- [Ketentuan Tugas]:
Lanjutkan teks tentang sekularisme dan kerusakan sistem pendidikan di bawah ini, mulai setelah kalimat terakhir yang tertera.

- [Teks Hasil Ekstraksi]:
□ □ □ □ □ □ □
Sekulerisme sama sekali tidak mengingkari adanya agama, akan tetapi juga
tidak menjadikannya berperan dalam kehidupan. Ide ini dianggap sebagai jalan
tengah (kompromi) antara pemuka agama yang menghendaki segala sesuatunya harus
tunduk kepada mereka (dengan mengatas namakan agama) dengan para filosof dan cendikiawan
yang mengingkari adanya agama (atheis) dan dominasi para pemuka agama.
Kerusakan Sistem Pendidikan
Pendidikan adalah masalah yang serius
bagi negara, sarana untuk kelangsungan regenerasi, meningkatkan kualitas hidup dan moralitas.
Karenanya, persoalan pendidikan adalah persoalan kelangsungan suatu
bangsa, bahkan kegagalan pendidikan bisa
menjadi penyebab jatuhnya suatu negara, ambruknya sebuah bangsa. Karenanya,
masalah tersebut mestinya terkait dengan pemikiran dan kebudayaan di samping
mengaktifkan aktivitas keilmuan dan teknologi semata. Sayangnya, peran ini
gagal dimainkan lembaga pendidikan.
Institusi pendidikan tersebut adalah sekolah, keluarga, masyarakat dan negara.
Sekolah semestinya mampu mengontrol perilaku anak didik agar tidak menyimpang
disamping membentuk pribadi yang bertanggungjawab. Namun peran sekolah melakukan kontrol sosial ini amat rapuh,
karena terbatasi oleh waktu dan ruang. Sekolah hanya mampu mengawasi anak di
wilayah sekolah saja.
□ □ □ □ □ □ □
- [Data Tersedia]:
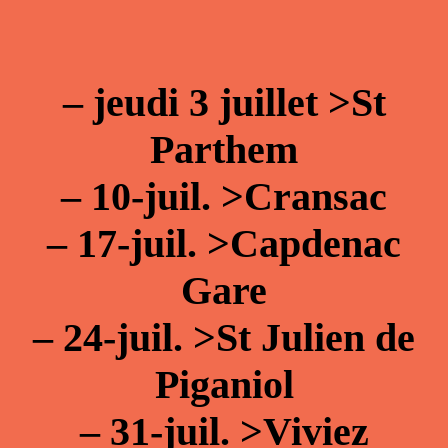
–
jeudi 3 juillet >St
Parthem
–
10-juil. >Cransac
–
17-juil. >Capdenac
Gare
–
24-juil. >St Julien de
Piganiol
–
31-juil. >Viviez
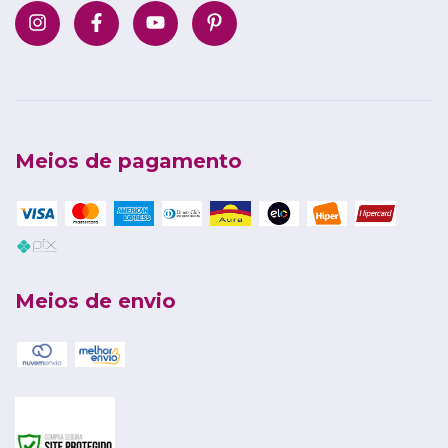
Meios de pagamento
Meios de envio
□ □ □ □ □ □ □
- [Kotak Jawaban]:
Keluarga, sebagai sekolah pertama semestinya mampu mengontrol nak lebih
progresif. Ikatan keluarga adalah ikatan yang penuh ketauladanan dan berdimensi
etis, seharusnya mampu membangun pribadi anak yang bertanggung jawab. Sayangnya hal ini bergantung penuh pada ketauladanan
orang tua. Jika orang tua akrab menyimpang, maka anakpun akan menyimpang.
Keluarga sudah rapuh dalam berperan
sebagai kontrol sosial.
Masyarakat, beserta hukum, ideologi dan pandangan hidup (way of life)
yang diterapkannya, semestinya mampu “memaksa’ seseorang untuk mematuhi aturan
dan norma-norma hidup. Kenyataan anak-anak hidup dalam lingkungan yang tidak
mempunyai pandangan hidup yang jelas : pandangan tauhid ataukah pandangan
syirik. Tak Karena sistem masyarakat yang ada tidak lagi memberikan batasan antara yang menyimpang dan
yang tidak menyimpang; di “medan” inilah anak muda menjadi liar dan posmo
lepas dari kontrol sosial.
Tidak bermamfaat bicara tentang kepribadian bangsa, jika institusi
bernama sekolah, keluarga dan masyarakat; terbukti rapuh dan tidak bisa
menjamin terbentuknya kepribadian seseorang. Lantas kepada siapa atau kepada
apa lagi kita berharap
Sebuah survey menanyakan alasan orang melakukan kejahatan
dengan hasil 58,55% karena kurangnya
keyakinan pada agama, 20,07% tidak ada penerapan hukum; 14,31 % karena
ketidakadilan sosial dan 7,06 % terpaksa
karena tekanan hidup. Siapa yang dapat mencegah perilaku kriminal atau
kejahatan moral? Sebanyak 69,70% ingat
kepada Tuhan; 26,57% takut dihukum dan 3,71
% malu terhadap keluarga. Pengaruh
yang paling besar dalam mencegah kriminal, 52,97% pendidikan agama; 20,81 % lingkungan
dan keluarga;organisasi 19,14% dan 5,76%
karena pendidikan formal.
Dari sini jelas, bahwa agama memiliki
kontrol diri (self control) yang signifikan bagi setiap individu, karena
dalam apapun merasa dikontrol oleh Al-khalik. Dengan demikian, kriminalitas
atau kejahatan moral akan terminimalisasi. Nilai-nilai agama inilah yang seharusnya diajarkan kepada anak didik mulai tingkat dasar sampai
perguruan tinggi. Penanaman nilai-nilai agama dalam pendidikan nasional baru
merupakan suplement ( 2 jam per minggu?).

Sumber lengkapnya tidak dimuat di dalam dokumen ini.